ЗАДАЧИ ДЛЯ РЕШЕНИЯ —
#1 Почему, по словам из исходного фрагмента, за продукты дома отвечает молодой человек Айгель? Ответьте в одном–трёх предложениях.
#2 Обновите в записях часть, которая начинается со строки, содержащей «collection date: 1892-05-24», и заканчивается строкой, содержащей «genus: Cordia»: замените «locality» на «site», всё остальное оставьте без изменений и выведите только эту часть.

ИСХОДНЫЙ ФРАГМЕНТ —
----

А.Г.: Я поняла, что очень искала любви. И вот я ее нашла, теперь занимаюсь рукоделием.  Варю кремы, делаю украшения, мастерю коробочки.
 
А готовить любите?
А.Г.: Редко готовлю. Я люблю простую кухню, не изысканную. Хотя, может, придет с возрастом – когда начну толстеть. Мы едим много. За продукты дома отвечает мой молодой человек. Потому что мне ужасно жалко тратить деньги на еду. Я люблю красивые вещи и свои баночки-скляночки…
 
То есть,  вы сейчас себя ощущаете вполне гармонично?
А..Г.: Да, абсолютно. Чувствую, как заполняются пустоты, и я становлюсь кругом. Раньше я не могла себя заставить сделать что-то руками, но я писала стихи. Теперь – почти никаких стихов, но я мастерю сережки и войлочных зайчиков.
 
Можете вспомнить последнее, что написали?
А.Г.: После долгого перерыва я написала стишок… Это было, когда Миша уехал в Москву, и мы целый месяц не виделись (Айгель – невеста известного в Казани молодого арт-менеджера Михаила Остудина – прим. авт.). У меня сердце чуть не отвалилось от этой разлуки, я написала что-то очень проходное, но оно было как ватка на мою рану.
 
Двум творческим людям сложно жить вместе?
А.Г.: Когда все только начиналось, мы очень активно изучали творчество друг друга и оба много писали. А когда стали вместе жить... Мы стесняемся друг друга. Мне кажется, что рядом мое второе «Я», и оно настроено скептически. Возможно, наш союз как-то разрушительно влияет на творческую карьеру. Но если бы мне случилось выбирать, то я, в любом случае, выбрала бы Мишу, а не вирши.
 
Художник должен быть голодным и холодным?
А.Г.: Не знаю. Возможно, это одно из условий творческого состояния. Состояние тревоги рождает какие-то образы в голове. Это очень индивидуально, мне кажется. Хотя умные люди говорят, что все творческие штучки появляются из конфликта.
 
Айгель, вы еще и занимаетесь переводом стихов с татарского языка…
А.Г.: Да, было. Татарская поэзия очень романтичная, в ней есть чудесная простота души, восприятия Бога. И если я сделаю точный перевод, те, кто прочитают его, скажут: «Фи». Получается, что я словно перевожу авторов XVIII века. И делать из них надо что-то более выпуклое. Я пыталась как-то усложнять стихотворения, это было интересно.

----

ПРЕДСТАВЛЕННЫЕ ЗАПИСИ —
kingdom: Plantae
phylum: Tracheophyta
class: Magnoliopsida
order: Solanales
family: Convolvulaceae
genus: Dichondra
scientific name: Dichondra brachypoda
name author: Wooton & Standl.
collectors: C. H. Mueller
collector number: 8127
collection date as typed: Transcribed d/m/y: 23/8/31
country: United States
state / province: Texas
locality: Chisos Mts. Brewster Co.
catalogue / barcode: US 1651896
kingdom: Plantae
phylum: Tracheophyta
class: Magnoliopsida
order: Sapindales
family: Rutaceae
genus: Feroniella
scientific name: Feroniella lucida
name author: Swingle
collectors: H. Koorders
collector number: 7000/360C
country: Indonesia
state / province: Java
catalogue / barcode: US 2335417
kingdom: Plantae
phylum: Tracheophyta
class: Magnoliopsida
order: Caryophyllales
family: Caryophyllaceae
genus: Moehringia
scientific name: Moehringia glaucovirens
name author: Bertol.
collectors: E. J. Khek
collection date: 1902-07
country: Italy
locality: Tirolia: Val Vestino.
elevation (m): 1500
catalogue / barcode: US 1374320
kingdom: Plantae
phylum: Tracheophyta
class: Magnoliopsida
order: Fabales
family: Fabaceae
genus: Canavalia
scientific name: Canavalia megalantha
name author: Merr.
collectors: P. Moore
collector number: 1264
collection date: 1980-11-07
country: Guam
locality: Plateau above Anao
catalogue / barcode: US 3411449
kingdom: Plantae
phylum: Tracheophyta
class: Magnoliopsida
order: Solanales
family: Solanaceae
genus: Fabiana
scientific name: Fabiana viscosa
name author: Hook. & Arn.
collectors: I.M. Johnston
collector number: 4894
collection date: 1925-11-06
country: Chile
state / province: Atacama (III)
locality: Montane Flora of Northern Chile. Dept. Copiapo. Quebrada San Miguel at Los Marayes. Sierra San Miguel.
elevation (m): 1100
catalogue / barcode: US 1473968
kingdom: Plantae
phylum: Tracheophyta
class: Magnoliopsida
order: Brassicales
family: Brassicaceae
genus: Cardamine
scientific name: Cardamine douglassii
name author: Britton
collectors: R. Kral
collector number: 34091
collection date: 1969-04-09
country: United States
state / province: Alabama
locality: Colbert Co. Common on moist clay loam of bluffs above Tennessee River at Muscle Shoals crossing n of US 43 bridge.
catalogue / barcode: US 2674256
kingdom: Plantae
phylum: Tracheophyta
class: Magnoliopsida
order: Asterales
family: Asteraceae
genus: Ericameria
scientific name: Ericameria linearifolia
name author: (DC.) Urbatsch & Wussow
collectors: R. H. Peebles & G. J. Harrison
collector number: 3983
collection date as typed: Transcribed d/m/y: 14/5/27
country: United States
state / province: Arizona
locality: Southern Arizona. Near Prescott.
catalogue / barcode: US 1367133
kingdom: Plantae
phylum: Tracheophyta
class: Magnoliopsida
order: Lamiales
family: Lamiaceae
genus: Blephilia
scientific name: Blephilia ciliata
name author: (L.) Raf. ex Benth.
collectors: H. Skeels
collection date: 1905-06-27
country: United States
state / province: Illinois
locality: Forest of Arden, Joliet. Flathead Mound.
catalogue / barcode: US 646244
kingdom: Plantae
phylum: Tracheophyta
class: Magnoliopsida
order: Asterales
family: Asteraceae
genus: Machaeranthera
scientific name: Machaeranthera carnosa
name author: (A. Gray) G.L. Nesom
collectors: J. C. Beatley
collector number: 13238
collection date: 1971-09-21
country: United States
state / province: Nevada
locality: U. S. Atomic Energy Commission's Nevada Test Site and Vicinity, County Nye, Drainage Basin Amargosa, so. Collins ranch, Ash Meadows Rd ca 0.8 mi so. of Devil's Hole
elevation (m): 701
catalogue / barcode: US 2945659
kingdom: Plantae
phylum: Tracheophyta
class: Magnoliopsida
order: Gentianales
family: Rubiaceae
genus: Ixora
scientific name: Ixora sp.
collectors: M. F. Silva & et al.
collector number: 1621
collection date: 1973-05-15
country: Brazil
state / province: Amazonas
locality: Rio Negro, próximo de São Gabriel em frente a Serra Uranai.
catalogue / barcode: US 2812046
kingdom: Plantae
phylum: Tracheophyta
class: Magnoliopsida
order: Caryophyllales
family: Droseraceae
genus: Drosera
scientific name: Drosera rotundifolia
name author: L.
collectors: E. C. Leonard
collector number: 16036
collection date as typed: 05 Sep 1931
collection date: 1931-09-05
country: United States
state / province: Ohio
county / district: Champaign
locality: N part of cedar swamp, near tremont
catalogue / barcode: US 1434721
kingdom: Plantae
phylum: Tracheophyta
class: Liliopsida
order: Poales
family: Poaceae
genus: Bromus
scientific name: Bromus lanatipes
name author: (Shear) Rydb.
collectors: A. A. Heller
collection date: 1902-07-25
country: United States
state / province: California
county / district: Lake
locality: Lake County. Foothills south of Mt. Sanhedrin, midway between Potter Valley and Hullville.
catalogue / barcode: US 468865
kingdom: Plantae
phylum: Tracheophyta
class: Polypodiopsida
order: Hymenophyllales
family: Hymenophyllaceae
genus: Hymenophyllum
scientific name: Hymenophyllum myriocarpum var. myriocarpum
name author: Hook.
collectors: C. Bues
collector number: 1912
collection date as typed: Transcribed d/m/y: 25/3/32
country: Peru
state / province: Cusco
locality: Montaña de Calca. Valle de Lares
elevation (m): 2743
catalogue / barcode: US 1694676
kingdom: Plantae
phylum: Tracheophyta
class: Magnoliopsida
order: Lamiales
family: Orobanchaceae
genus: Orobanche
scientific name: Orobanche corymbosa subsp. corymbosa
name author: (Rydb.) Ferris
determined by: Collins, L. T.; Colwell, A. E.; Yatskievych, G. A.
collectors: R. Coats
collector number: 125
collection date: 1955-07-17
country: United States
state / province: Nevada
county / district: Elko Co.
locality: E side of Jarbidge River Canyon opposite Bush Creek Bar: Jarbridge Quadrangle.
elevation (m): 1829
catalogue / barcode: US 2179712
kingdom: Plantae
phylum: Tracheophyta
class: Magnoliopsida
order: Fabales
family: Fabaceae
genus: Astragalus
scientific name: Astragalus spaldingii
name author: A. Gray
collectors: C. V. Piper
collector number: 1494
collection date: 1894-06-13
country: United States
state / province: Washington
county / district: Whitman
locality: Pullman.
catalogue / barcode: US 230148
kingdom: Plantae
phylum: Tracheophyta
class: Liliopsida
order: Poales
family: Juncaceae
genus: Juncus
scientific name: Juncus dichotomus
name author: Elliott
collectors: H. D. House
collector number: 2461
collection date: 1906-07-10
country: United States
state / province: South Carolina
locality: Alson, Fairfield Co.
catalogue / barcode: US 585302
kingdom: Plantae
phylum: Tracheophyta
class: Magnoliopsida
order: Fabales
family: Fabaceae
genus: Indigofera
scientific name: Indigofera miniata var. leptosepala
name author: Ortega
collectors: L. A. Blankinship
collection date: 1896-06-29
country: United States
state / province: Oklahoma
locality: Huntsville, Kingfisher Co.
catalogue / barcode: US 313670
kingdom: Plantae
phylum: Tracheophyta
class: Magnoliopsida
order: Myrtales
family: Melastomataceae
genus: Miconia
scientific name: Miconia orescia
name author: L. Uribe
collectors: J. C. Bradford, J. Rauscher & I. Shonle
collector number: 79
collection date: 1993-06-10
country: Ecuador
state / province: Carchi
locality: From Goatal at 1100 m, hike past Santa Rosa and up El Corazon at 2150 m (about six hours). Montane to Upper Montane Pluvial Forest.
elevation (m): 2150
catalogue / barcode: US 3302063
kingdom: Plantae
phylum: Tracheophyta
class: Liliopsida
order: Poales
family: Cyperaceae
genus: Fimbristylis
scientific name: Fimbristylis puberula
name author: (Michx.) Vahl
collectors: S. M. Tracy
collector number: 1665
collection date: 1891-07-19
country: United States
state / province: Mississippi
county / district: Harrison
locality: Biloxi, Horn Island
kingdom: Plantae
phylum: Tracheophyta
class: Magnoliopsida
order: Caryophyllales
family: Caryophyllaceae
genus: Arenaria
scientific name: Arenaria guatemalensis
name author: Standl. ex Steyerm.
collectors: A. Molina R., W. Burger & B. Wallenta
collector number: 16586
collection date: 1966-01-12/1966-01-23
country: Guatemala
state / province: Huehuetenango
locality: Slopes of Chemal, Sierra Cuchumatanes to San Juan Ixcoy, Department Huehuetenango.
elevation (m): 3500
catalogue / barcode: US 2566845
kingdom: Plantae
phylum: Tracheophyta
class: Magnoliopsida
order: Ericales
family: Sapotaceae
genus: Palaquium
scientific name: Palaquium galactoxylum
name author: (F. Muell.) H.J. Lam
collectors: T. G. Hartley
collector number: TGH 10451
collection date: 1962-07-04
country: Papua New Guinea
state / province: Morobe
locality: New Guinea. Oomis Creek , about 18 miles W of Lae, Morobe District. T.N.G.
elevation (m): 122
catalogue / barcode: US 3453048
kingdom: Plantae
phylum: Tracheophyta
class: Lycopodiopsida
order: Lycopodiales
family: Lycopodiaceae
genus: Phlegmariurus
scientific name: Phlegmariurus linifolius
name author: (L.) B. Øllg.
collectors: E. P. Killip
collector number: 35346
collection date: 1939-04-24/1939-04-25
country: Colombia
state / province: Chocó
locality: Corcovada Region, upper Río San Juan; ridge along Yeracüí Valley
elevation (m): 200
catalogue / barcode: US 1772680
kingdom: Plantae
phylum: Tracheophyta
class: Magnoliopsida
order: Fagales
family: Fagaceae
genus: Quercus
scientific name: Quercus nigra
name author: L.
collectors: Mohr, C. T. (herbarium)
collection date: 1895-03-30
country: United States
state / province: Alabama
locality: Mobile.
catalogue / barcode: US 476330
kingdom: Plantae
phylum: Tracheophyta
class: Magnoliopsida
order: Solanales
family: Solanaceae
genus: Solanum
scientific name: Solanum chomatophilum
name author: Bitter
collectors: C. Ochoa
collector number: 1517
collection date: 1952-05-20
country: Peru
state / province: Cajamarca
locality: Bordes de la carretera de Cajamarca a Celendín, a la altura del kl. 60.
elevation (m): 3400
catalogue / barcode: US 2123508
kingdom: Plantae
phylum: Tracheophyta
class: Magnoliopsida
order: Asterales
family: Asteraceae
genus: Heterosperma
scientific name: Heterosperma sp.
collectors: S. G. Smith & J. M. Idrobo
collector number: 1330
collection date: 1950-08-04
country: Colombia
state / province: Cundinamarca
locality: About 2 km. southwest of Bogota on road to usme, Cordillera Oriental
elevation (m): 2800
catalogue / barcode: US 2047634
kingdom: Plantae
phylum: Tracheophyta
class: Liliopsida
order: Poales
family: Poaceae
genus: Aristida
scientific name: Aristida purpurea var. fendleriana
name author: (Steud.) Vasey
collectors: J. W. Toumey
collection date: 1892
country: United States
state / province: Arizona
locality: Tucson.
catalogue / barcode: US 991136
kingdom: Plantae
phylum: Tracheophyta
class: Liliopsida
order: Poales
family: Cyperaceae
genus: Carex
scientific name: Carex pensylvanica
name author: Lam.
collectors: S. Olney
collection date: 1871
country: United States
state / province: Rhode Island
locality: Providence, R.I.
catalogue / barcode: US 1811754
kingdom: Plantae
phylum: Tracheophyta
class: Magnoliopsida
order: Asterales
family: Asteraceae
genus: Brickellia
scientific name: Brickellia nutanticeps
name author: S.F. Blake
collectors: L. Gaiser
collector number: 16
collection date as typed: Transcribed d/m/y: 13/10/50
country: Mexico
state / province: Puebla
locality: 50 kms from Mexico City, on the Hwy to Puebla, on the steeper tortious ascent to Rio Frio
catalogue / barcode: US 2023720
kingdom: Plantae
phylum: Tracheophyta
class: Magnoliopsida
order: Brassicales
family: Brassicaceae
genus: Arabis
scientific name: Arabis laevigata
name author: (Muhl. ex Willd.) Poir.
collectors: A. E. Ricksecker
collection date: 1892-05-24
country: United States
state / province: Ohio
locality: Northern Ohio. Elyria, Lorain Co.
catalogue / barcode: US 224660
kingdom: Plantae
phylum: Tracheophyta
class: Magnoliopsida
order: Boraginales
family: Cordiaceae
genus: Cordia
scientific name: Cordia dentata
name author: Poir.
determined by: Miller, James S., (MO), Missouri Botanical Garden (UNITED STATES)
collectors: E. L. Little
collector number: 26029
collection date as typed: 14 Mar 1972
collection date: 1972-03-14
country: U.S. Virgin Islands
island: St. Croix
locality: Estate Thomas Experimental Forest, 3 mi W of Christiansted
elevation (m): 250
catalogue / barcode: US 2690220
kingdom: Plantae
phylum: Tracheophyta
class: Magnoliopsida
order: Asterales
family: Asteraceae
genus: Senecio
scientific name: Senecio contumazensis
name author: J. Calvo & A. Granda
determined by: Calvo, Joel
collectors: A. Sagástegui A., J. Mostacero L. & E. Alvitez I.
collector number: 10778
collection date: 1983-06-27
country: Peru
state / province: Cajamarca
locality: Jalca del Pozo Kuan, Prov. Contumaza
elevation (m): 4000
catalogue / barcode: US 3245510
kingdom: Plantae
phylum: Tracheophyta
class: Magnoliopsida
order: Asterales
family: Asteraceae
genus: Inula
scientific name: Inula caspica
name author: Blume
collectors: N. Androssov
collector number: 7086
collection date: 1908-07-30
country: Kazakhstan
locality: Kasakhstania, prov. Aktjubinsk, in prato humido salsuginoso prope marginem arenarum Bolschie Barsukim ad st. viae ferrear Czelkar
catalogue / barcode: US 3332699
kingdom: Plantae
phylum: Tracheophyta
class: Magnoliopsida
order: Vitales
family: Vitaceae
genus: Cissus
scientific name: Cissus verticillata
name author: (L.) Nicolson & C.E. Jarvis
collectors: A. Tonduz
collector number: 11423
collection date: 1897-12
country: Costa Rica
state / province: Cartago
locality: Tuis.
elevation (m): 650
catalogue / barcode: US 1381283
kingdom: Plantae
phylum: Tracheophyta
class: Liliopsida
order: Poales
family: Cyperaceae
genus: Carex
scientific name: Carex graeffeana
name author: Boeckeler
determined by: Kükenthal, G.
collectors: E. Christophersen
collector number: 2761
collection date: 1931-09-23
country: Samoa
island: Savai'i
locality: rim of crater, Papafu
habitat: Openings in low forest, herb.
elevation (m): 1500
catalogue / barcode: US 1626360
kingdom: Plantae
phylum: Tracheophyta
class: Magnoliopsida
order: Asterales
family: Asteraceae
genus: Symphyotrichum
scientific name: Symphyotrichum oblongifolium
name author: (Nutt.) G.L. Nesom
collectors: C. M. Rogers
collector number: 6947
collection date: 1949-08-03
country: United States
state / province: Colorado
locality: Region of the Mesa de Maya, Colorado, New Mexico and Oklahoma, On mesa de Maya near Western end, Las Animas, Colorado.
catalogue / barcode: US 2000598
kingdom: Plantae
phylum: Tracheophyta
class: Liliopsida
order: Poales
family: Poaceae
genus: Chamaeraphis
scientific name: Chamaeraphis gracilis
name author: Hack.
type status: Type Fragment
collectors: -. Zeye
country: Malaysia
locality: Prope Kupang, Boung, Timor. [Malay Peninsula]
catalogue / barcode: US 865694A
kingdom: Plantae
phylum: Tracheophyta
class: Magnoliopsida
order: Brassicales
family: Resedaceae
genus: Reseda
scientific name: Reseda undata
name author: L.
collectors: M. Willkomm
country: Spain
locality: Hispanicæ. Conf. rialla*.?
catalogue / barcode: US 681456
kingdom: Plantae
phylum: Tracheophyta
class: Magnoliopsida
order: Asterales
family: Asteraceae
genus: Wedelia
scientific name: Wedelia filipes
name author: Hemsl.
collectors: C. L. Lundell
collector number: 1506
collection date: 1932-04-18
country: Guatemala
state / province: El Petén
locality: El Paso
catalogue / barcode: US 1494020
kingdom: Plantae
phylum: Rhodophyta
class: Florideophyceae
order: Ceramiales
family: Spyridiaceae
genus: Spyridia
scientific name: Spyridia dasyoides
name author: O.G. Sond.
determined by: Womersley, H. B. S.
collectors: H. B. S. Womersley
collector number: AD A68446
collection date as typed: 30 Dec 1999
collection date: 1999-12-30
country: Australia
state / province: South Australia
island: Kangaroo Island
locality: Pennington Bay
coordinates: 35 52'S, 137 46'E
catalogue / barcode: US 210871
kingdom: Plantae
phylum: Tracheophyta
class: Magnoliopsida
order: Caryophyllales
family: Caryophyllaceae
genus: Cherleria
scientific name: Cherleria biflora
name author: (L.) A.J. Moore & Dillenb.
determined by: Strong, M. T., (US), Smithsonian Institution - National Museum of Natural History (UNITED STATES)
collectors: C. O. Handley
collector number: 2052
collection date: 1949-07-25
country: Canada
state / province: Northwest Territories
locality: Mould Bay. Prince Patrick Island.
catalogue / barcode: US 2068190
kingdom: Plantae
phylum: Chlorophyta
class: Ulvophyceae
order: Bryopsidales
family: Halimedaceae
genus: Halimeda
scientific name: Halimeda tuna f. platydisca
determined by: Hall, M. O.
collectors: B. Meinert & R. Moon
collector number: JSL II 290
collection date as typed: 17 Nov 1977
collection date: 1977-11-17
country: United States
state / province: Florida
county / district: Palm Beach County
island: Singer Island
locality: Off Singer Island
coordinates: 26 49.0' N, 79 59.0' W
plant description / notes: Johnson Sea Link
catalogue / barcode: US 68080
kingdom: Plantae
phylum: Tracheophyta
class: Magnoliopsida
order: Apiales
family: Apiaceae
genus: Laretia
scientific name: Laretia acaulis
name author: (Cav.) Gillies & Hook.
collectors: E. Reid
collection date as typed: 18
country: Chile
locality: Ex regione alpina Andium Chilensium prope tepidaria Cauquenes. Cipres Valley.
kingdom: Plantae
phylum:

----

ОТВЕТЫ К ЗАДАЧАМ —
#1 Потому что ей ужасно жалко тратить деньги на еду.

#2
collection date: 1892-05-24
country: United States
state / province: Ohio
site: Northern Ohio. Elyria, Lorain Co.
catalogue / barcode: US 224660
kingdom: Plantae
phylum: Tracheophyta
class: Magnoliopsida
order: Boraginales
family: Cordiaceae
genus: Cordia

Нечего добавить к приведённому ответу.